The first step in the identification procedure is to generate the spectrum of the target using the Point Spectrum Generator™ as described above. This is done by using the utility and then clicking on several points within the target irrigation circle. When I did so I generated the spectrum shown below.
The final step in the procedure is to use this spectrum and the Spectral Analyzer™ to identify all vegetation with similar spectra in the image. PANCROMA™ will automatically load the spectrum into the Spectral Analyzer form. Select the 'Euclidean Distance' option from the Spectral Analysis menu selection. The form with my spectrum loaded in looked as follows.

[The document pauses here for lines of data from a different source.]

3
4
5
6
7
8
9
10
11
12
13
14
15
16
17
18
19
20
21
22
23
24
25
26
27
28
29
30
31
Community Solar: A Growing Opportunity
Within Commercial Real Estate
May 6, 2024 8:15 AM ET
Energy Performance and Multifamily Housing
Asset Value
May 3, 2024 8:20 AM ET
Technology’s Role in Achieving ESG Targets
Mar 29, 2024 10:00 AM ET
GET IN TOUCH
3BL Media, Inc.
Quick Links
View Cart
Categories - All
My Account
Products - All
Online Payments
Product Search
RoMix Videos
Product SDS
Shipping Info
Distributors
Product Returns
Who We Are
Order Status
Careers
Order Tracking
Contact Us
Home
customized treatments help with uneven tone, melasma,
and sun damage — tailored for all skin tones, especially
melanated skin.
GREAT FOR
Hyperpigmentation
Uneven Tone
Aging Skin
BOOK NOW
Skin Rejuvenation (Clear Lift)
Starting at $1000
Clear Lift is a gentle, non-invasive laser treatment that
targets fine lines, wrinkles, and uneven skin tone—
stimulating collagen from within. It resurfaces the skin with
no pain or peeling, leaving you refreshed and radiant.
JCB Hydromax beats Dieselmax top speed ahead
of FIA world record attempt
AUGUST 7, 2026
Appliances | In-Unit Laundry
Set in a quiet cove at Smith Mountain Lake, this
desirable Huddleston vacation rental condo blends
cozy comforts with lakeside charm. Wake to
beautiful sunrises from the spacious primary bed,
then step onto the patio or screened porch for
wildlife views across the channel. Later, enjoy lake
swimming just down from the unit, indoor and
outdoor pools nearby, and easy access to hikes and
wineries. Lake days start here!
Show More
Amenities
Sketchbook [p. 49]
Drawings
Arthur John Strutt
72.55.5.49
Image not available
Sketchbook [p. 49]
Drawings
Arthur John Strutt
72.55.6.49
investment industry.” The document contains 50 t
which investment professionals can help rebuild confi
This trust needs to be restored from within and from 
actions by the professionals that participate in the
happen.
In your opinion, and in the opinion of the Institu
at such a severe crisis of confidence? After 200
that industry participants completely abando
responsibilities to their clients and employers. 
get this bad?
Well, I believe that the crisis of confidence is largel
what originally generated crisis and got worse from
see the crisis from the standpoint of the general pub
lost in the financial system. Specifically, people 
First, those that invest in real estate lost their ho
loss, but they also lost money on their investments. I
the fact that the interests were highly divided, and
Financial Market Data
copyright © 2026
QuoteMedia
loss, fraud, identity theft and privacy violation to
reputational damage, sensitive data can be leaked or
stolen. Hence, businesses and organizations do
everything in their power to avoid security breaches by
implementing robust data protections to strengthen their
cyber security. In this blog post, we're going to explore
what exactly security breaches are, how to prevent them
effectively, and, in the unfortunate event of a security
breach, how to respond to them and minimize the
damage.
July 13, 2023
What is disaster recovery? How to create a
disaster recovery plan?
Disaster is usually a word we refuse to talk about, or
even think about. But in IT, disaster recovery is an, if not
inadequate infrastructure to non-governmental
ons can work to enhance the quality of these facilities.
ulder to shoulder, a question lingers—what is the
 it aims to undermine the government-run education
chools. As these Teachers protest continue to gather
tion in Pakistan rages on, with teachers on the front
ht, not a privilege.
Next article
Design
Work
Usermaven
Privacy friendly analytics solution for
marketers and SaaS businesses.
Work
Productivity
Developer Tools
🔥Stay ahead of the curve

The Euclidean Distance plot is shown in the image below. The vegetation with the closest spectral match are shown in red.
There are many other uses for the PSG and the Spectral Analyzer. These include crop coverage analyses and mineral exploration. The PANCROMA Landsat Point Spectrum Generator provides a more discriminating method for performing such measurements than band combinations or even band ratios and provides a convenient method for quantifying the coverage.
PANCROMA also offers Point Spectrum Generators for SPOT, ASTER, EO-1 ALI and Hyperion hyperspectral data. A spectrum generated from the nine bands of an EO-1 ALI image is shown below. These tools offer a wide variety of options for earth study and analysis.